Après le meurtre du jeune Quentin dans les rues de Lyon, par des groupes antifascistes d’extrême gauche, il faut bien comprendre la mécanique de ce courant idéologique dont la relation avec l’islam radical est solidement établie, les superviseurs, comme Mélenchon, ne s’en cachant même plus. Il s’agit de groupuscules, peu nombreux, sans réel soutien populaire, mais très actifs, à qui la fameuse « lutte contre l’extrême droite », sert d’excuse aux pires errements : casse, incendie, violence et réunion et meurtre. Ces individualités, au nom de la « justesse » autoproclamée de leur lutte, s’arrogent le droit de désigner, de juger et d’exécuter les sentences, sans passer par les circuits officiels que sont les procédures administratives ou judiciaires.
Ils constituent donc en premier lieu des groupuscules factieux, refusant la loi, tout comme ceux avec lesquels ils sont acoquinés et qui refusent également la loi, au prétexte qu’elle n’est pas celle de leur dieu. Ca leur fait un point commun. Et même plus que ça, puisque dans les rangs de ces autoproclamés « antifascistes », il commence à y avoir un nombre conséquent de convertis, qui utilisent les mêmes méthodes que leurs désormais congénères, la violence en réunion, jusqu’au meurtre.
Ils se servent en cela des failles de notre justice, taillée sur mesure pour les « droits » des voyous, qui en cas de meurtre en réunion, cherche à savoir qui a porté le coup mortel, tout en sachant, qu’il pourrait ne pas être mortel, mais le devient si c’est le vingtième d’une avalanche de coups précédents. Et comme il ne saurait y avoir de condamnation générale, tout le monde s’en sort au bénéfice du doute, toujours selon la loi du doute qui bénéficie aux accusés. Et c’est bien ce qui se passe lors d’embuscades contre les pompiers ou les policiers dans les quartiers sensibles. L’action des « antifas » ressemblant de la sorte, de plus en plus au djihad, par la méthode et par le fanatisme des intéressés. A force d’employer les mêmes méthodes et de se réclamer de la même religion, on finit par se ressembler, au point d’être totalement semblables.
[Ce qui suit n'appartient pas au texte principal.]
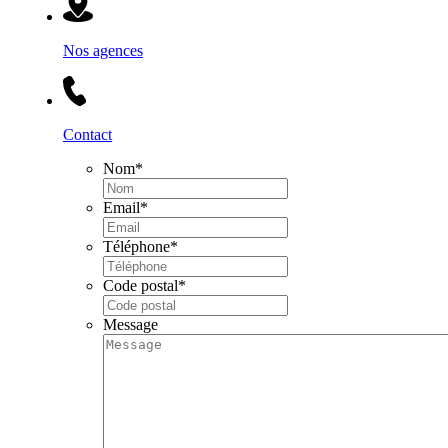
Nos agences
Contact
Nom
*
Email
*
Téléphone
*
Code postal
*
Message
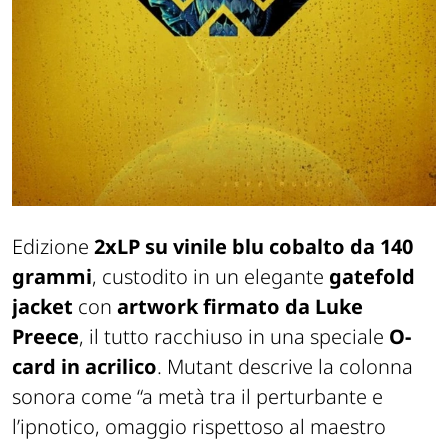
Edizione
2xLP su vinile blu cobalto da 140
grammi
, custodito in un elegante
gatefold
jacket
con
artwork firmato da Luke
Preece
, il tutto racchiuso in una speciale
O-
card in acrilico
. Mutant descrive la colonna
sonora come “a metà tra il perturbante e
l’ipnotico, omaggio rispettoso al maestro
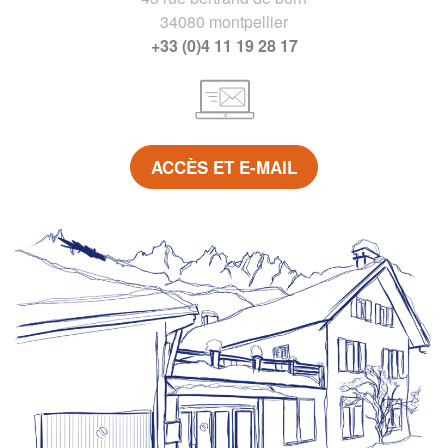
34080 montpellier
+33 (0)4 11 19 28 17
ACCÈS ET E-MAIL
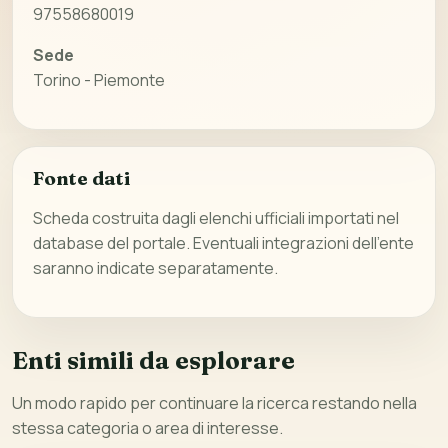
97558680019
Sede
Torino - Piemonte
Fonte dati
Scheda costruita dagli elenchi ufficiali importati nel
database del portale. Eventuali integrazioni dell’ente
saranno indicate separatamente.
Enti simili da esplorare
Un modo rapido per continuare la ricerca restando nella
stessa categoria o area di interesse.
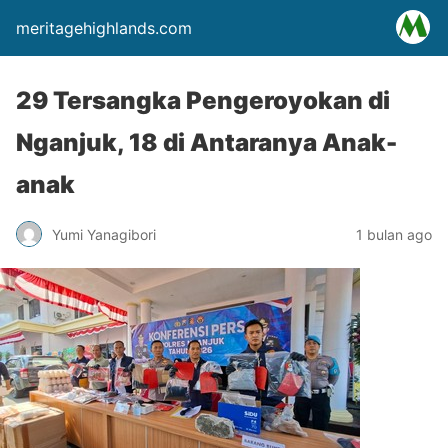
meritagehighlands.com
29 Tersangka Pengeroyokan di
Nganjuk, 18 di Antaranya Anak-
anak
Yumi Yanagibori
1 bulan ago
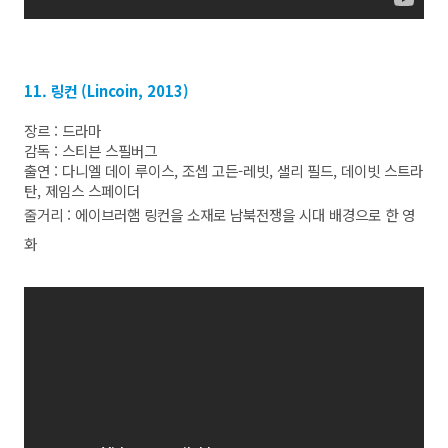
11. 링컨 (Lincoin, 2013)
장르 : 드라마
감독 : 스티븐 스필버그
출연 : 다니엘 데이 루이스, 조셉 고든-레빗, 샐리 필드, 데이빗 스트라
탄, 제임스 스페이더
줄거리 : 에이브러햄 링컨을 소재로 남북전쟁을 시대 배경으로 한 영
화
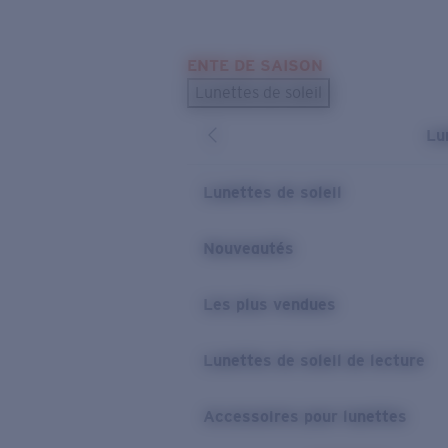
Skip to main content
ENTE DE SAISON
LES PLUS RECHERCHÉS
Lunettes de soleil
Meilleures ventes de lunettes de soleil
Lu
Nouveaux modèles solaires
LIENS UTILES
Lunettes de soleil
Verres de rechange
Nouveautés
Garantie et Réparations
Les plus vendues
Lunettes de soleil de lecture
Accessoires pour lunettes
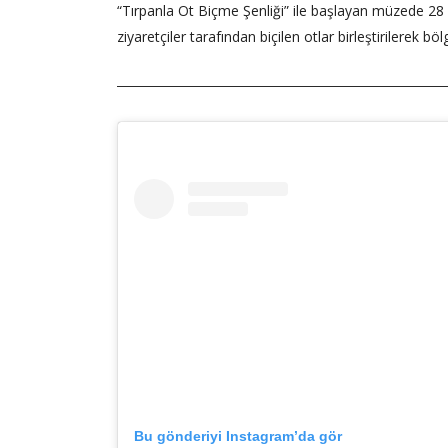
“Tırpanla Ot Biçme Şenliği” ile başlayan müzede 28 H
ziyaretçiler tarafından biçilen otlar birleştirilerek 
Bu gönderiyi Instagram’da gör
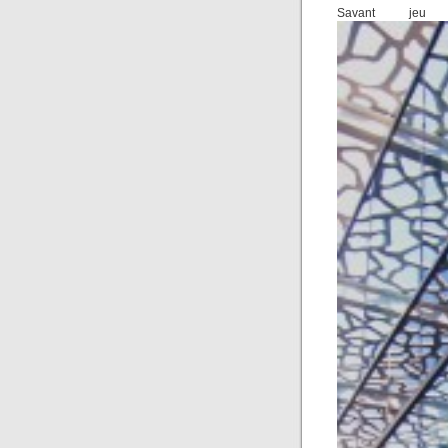
Savant jeu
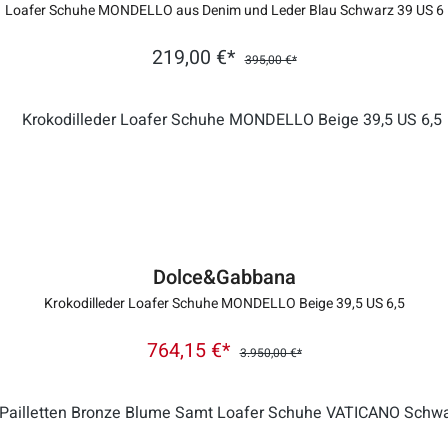
Loafer Schuhe MONDELLO aus Denim und Leder Blau Schwarz 39 US 6
219,00 €*
395,00 €*
Dolce&Gabbana
Krokodilleder Loafer Schuhe MONDELLO Beige 39,5 US 6,5
764,15 €*
3.950,00 €*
Il faudrait aussi examiner les positions sociales de ces individus dont la vie est vouée aux actions violentes « contre l’extrême droite ». Où et comment trouvent t-il le temps de se consacrer à leurs combats dans une société qui normalement travaille, élève ses enfants, entretient son domicile ? Marginaux, allocataires, Tanguys, personnalités borderline, voire complètement psychopathologiques… il est sûr qu’il serait intéressant se pencher sur ces individualités qui semblent relever du même réservoir que les djihadistes et autres « déséquilibrés » que l’on retrouve en action en permanence, comme le dernier, neutralisé à l’Arc-de-Triomphe et déjà connu en Belgique pour des attaques de policiers. De quoi vivait-il ? Certainement des larges allocations aveuglément dispensées par les pays européens qui entretiennent ainsi des loups pour leurs propres populations et il est évident que cela est fait exprès… dans quel but ?
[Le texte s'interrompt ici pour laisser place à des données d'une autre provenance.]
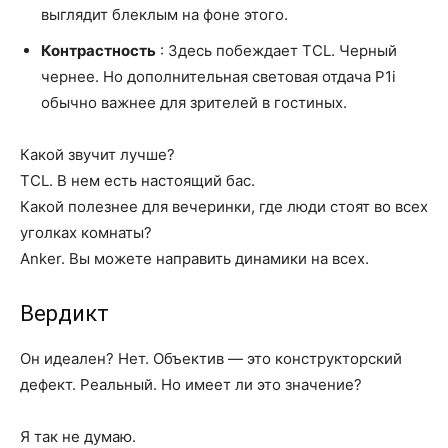
выглядит блеклым на фоне этого.
Контрастность
: Здесь побеждает TCL. Черный
чернее. Но дополнительная световая отдача P1i
обычно важнее для зрителей в гостиных.
Какой звучит лучше?
TCL. В нем есть настоящий бас.
Какой полезнее для вечеринки, где люди стоят во всех
уголках комнаты?
Anker. Вы можете направить динамики на всех.
Вердикт
Он идеален? Нет. Объектив — это конструкторский
дефект. Реальный. Но имеет ли это значение?
Я так не думаю.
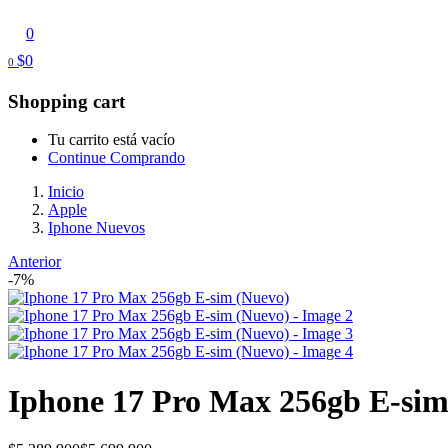
0
$
0
0
Shopping cart
Tu carrito está vacío
Continue Comprando
Inicio
Apple
Iphone Nuevos
Anterior
-7%
Iphone 17 Pro Max 256gb E-sim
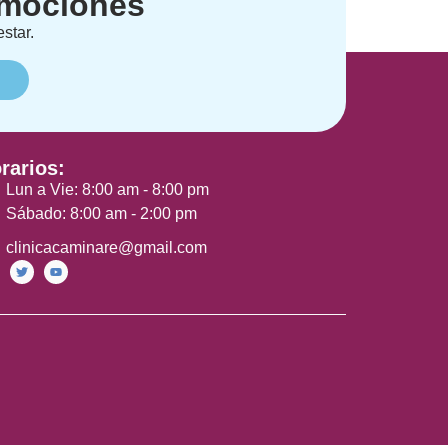
romociones
star.
rarios:
Lun a Vie: 8:00 am - 8:00 pm
Sábado: 8:00 am - 2:00 pm
clinicacaminare@gmail.com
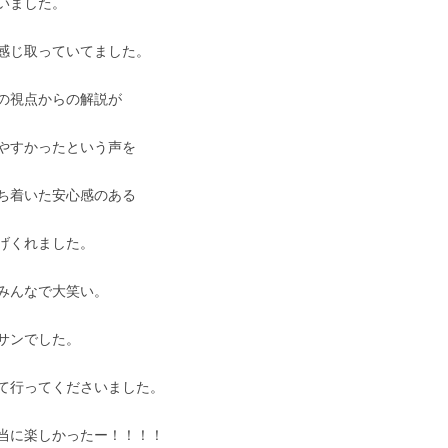
いました。
感じ取っていてました。
の視点からの解説が
やすかったという声を
ち着いた安心感のある
げくれました。
みんなで大笑い。
サンでした。
て行ってくださいました。
当に楽しかったー！！！！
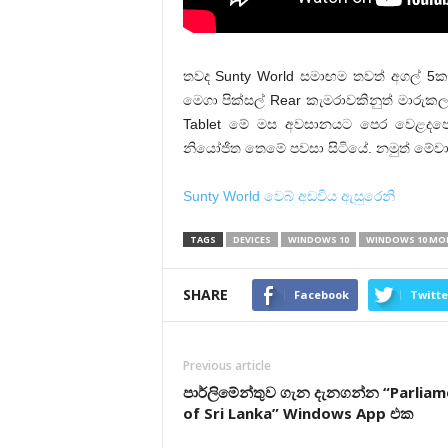
තවද Sunty World සමාඟම තවත් අගල් 5ක 
මෙගා පික්සල් Rear කැමරාවකිනුත් මාරු
Tablet මේ මස අවසානයට පෙර වෙළදපො
නියෝජිත තෙමේ පවසා සිටියේ. නමුත් මේව
Sunty World වෙබ් අඩවිය ඇසුරෙනි
TAGS
DEVICES
WINDOWS 10
WINDOWS 10 MOBI
SHARE
Facebook
Twitte
Previous article
පාර්ලිමේන්තුව ගැන දැනගන්න “Parlia
of Sri Lanka” Windows App එක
Enfin, qui sont ces gens de l’extrême droite contre lesquels ces voyous entendent « lutter » ? L’extrême droite désignée, ce sont tous les gens qui voudraient vivre tranquillement de leur travail dans leur pays de naissance. Ce sont tous les gens qui trouvent anormal que l’on se fasse agresser, molester, voler, violer ou tuer par des étrangers ou des gens d’origine étrangère, qui constituent le très gros du bataillon de la population carcérale que tout le monde connaît. C’est tous ceux qui ne veulent pas se convertir en fait, face à une doctrine politico-religieuse qui professe qui faut « convertir ou tuer ». En réalité, l’extrême droite, pour ces groupuscules sous emprise sectaire, c’est tout le monde sauf eux. Et c’est bien pour cette raison qu’il est illusoire de penser qu’on va s’en sortir avec la discussion et la réinsertion. Il faudra à la fin que force revienne à la loi. Et plus loin, il faudra aussi réaliser que c’est notre propre société, en panne de transmission de ses valeurs et de ses repères, qui permet l’émergence d’individus hyper-violents, fanatisés et prompts à rejoindre une cause qui leur permet à la fois d’exister et de se valoriser, quand ils sont incapables de le faire dans la société qu’on leur propose.
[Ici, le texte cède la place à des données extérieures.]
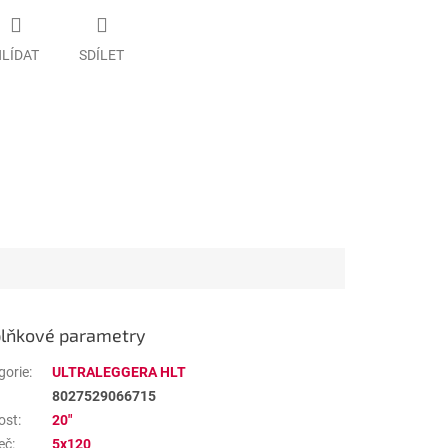
LÍDAT
SDÍLET
lňkové parametry
gorie
:
ULTRALEGGERA HLT
8027529066715
ost
:
20"
eč
:
5x120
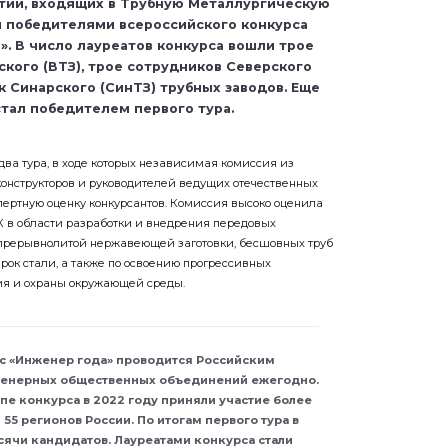
тий, входящих в Трубную Металлургическую
и победителями всероссийского конкурса
». В число лауреатов конкурса вошли трое
кого (ВТЗ), трое сотрудников Северского
к Синарского (СинТЗ) трубных заводов. Еще
тал победителем первого тура.
два тура, в ходе которых независимая комиссия из
конструкторов и руководителей ведущих отечественных
ертную оценку конкурсантов. Комиссия высоко оценила
 в области разработки и внедрения передовых
епрерывнолитой нержавеющей заготовки, бесшовных труб
ок стали, а также по освоению прогрессивных
ия и охраны окружающей среды.
с «Инженер года» проводится Российским
женерных общественных объединений ежегодно.
пе конкурса в 2022 году приняли участие более
55 регионов России. По итогам первого тура в
ячи кандидатов. Лауреатами конкурса стали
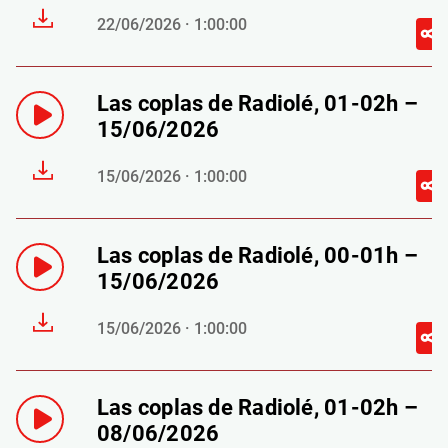
22/06/2026 · 1:00:00
Las coplas de Radiolé, 01-02h –
15/06/2026
15/06/2026 · 1:00:00
Las coplas de Radiolé, 00-01h –
15/06/2026
15/06/2026 · 1:00:00
Las coplas de Radiolé, 01-02h –
08/06/2026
Les premières des mesures à prendre, pour retrouver un peu d’air, seraient la fermeture des frontières, des moratoires sur la naturalisation et la régularisation, le temps d’un état des lieux, la fin du droit du sol, la fin des aides sociales aux étrangers et le plafonnement des allocations familiales à trois enfants, qui sont les préconisations du RPF.